Newspapers across the country are full today of news from California: that autism cases in that state have risen continuously between 1995 through March 2007.
The numbers were collected by the stateʼs Department of Public Health from state centers that care for people with autism and other developmental disorders.
The prevalence of autism increased throughout the 12-year period of study, from 0.6 cases per 1,000 births in 1995 to 4.1 cases per 1,000 births in 2007, the researchers report in an article published in the January Archives of General Psychiatry.

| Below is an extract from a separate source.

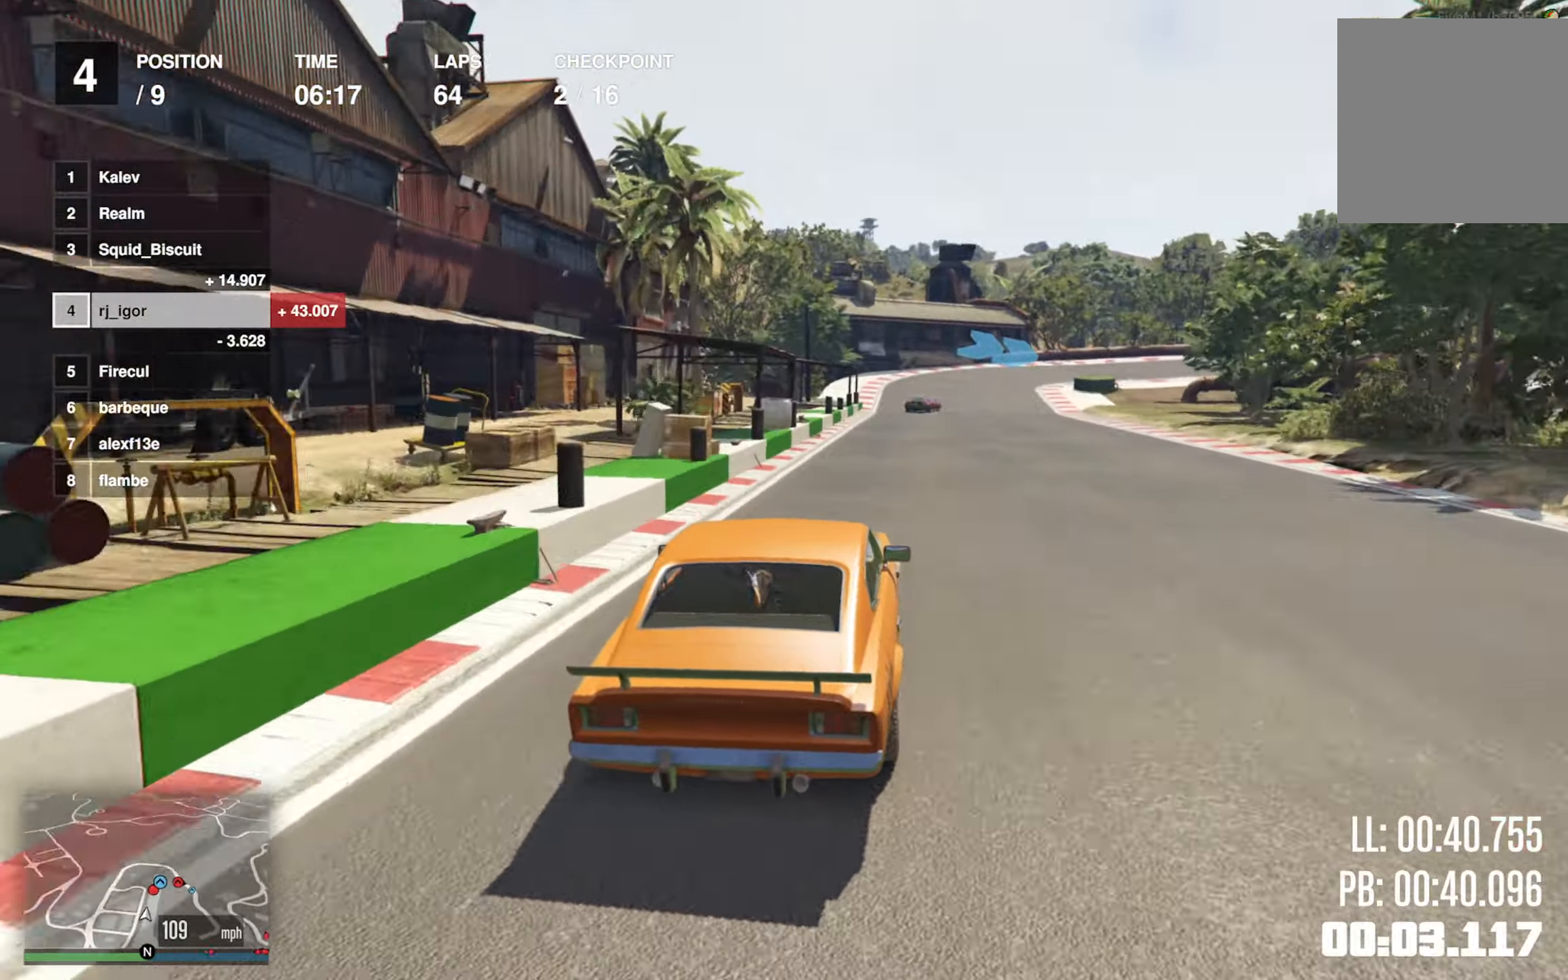
{"buttons": ["L2"], "left_stick": "center", "events": [[484, "L2", "down"], [500, "R2", "up"]]}
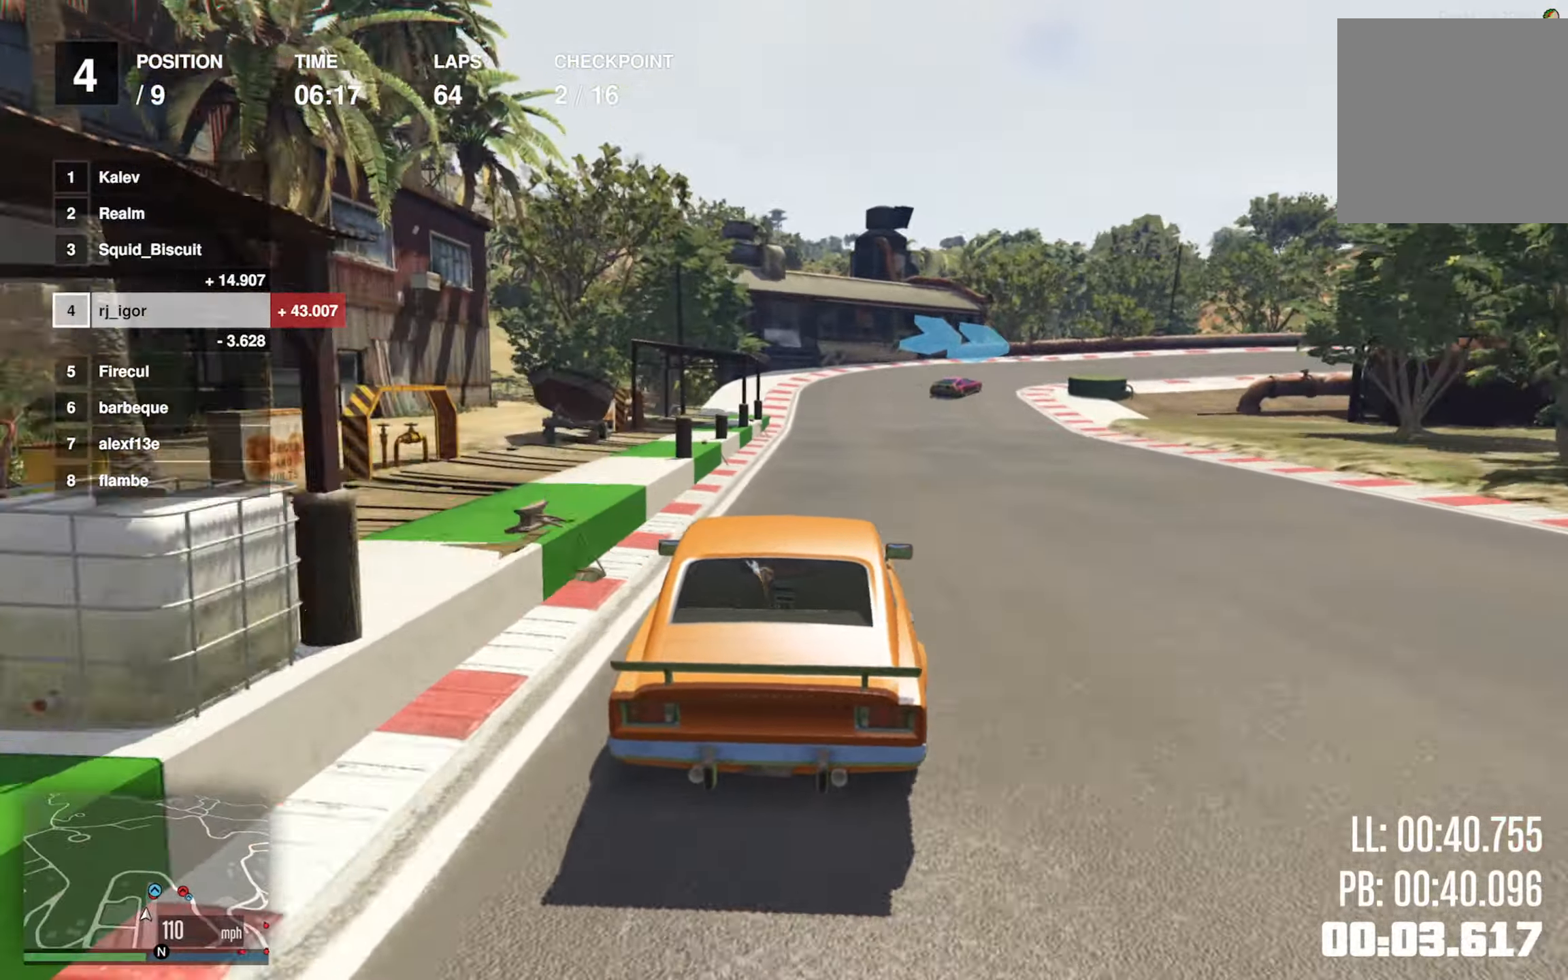
{"buttons": ["L2"], "left_stick": "down-right", "events": [[234, "left_stick", "down-right"], [384, "left_stick", "center"], [450, "left_stick", "down-right"]]}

The authors say their results indicate that the mercury-based vaccine preservative thimerosal does not cause autism because the prevalence in children age 3 to 5 years also continued to increase each year, even though thimerosal was removed from most vaccines in 2001.
In an accompanying editorial, epidemiology expert Eric Fombonne, who heads the department of psychiatry at Montreal Children’s Hospital, goes one step further to say that “parents of autistic children should be reassured that autism in their child did not occur through immunizations.”
As Iʼve written here before, itʼs not entirely clear whether the rise in autism represents a true ‘epidemicʼ or can be attributed to greater awareness and the changing definition of the disorder. The researchers report that over the study period, the rate of all developmental disabilities also increased, albeit at a slower rate, from 5.4 to 9.5 per 1,000 live births.
I wonder whether a full breakdown of the disorders would show that the rise in autism can at least mostly be explained by other developmental disorders being reclassified.